→ **What to work on**
Write every record out again exactly, and keep images out of it.

-------- Data section --------

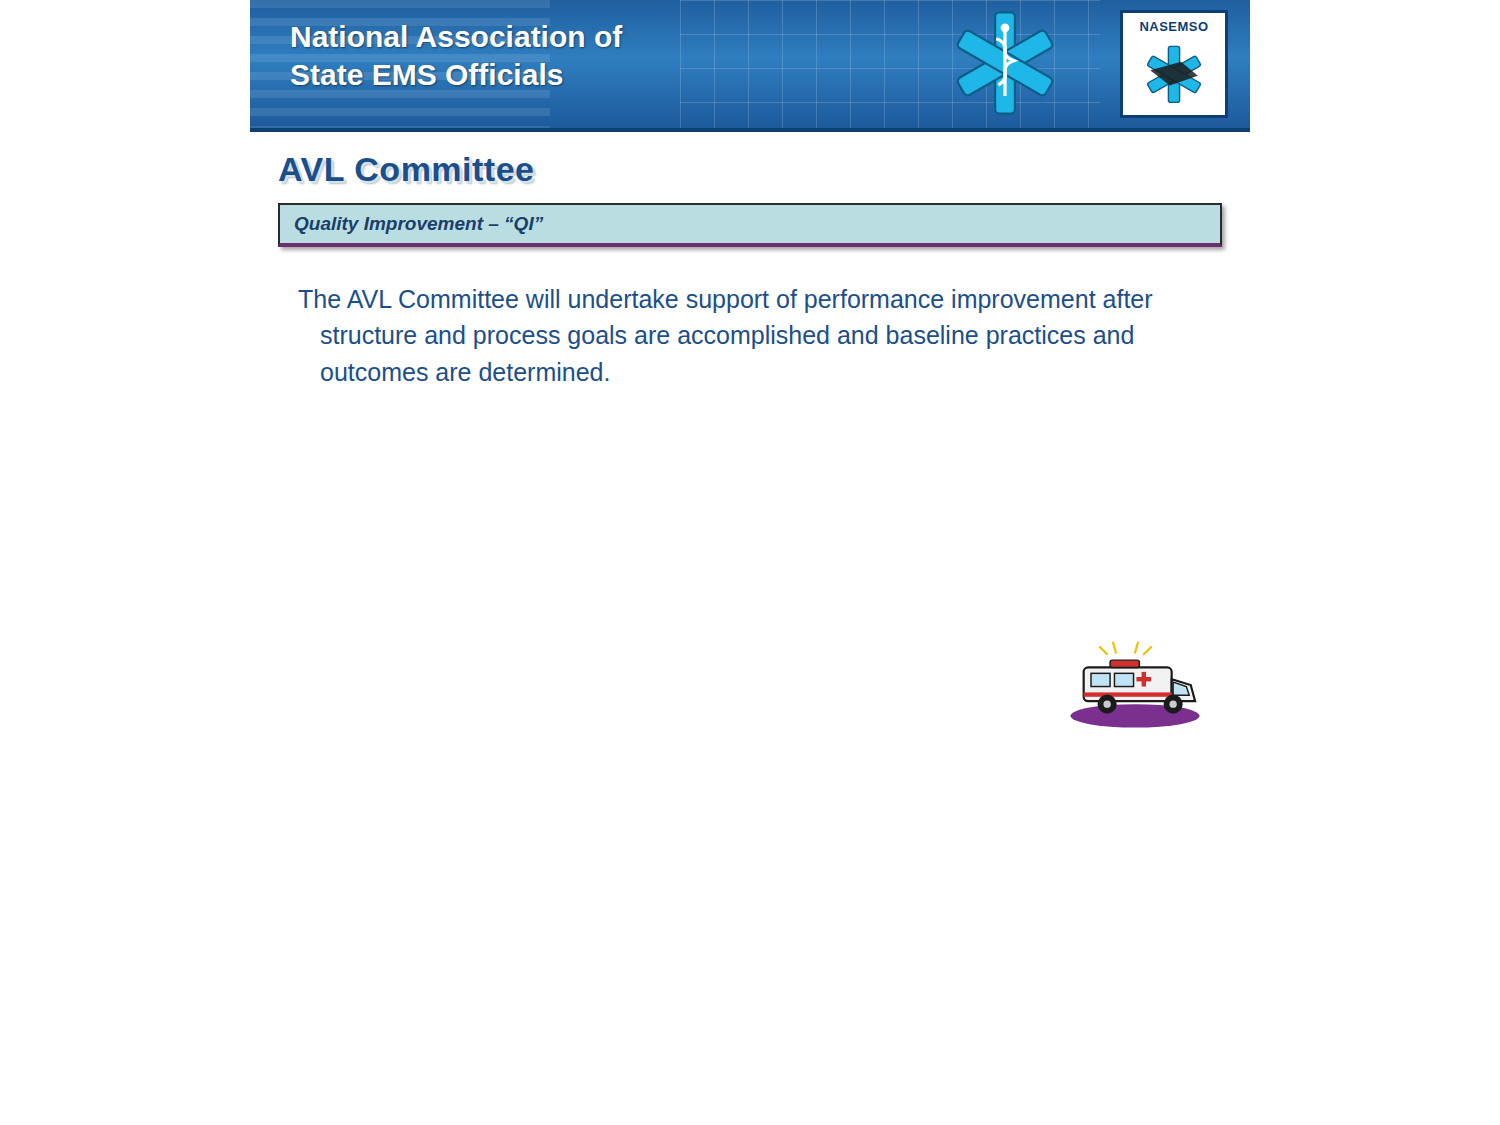National Association of
State EMS Officials
NASEMSO
AVL Committee
Quality Improvement – “QI”
The AVL Committee will undertake support of performance improvement after structure and process goals are accomplished and baseline practices and outcomes are determined.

--------

→ **Result**
National Association of
State EMS Officials
NASEMSO
AVL Committee
Quality Improvement – “QI”
The AVL Committee will undertake support of performance improvement after structure and process goals are accomplished and baseline practices and outcomes are determined.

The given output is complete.